## [TASK OBJECTIVE]
Show every line below where "Ahora" appears.

___ TASK DATA

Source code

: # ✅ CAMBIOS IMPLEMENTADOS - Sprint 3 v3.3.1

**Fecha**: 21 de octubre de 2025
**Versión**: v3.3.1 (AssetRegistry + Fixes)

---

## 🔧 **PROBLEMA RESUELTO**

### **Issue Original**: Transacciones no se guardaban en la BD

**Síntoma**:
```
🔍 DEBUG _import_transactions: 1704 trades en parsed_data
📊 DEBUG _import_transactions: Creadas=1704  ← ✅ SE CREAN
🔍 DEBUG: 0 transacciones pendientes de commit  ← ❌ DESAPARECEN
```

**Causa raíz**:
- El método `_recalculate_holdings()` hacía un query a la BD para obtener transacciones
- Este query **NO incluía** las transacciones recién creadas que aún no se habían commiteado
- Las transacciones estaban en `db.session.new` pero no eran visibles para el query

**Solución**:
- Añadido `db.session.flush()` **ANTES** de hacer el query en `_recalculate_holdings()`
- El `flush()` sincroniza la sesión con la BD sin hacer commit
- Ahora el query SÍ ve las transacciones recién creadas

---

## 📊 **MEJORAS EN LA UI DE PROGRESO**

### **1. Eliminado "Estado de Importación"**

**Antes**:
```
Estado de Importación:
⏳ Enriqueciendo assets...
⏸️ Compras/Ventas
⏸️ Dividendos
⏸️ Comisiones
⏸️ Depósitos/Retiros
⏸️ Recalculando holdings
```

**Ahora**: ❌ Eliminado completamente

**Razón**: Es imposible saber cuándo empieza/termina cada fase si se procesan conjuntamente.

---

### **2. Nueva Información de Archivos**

______

## [RESULT OF THIS TASK]
- Ahora el query SÍ ve las transacciones recién creadas
**Ahora**: ❌ Eliminado completamente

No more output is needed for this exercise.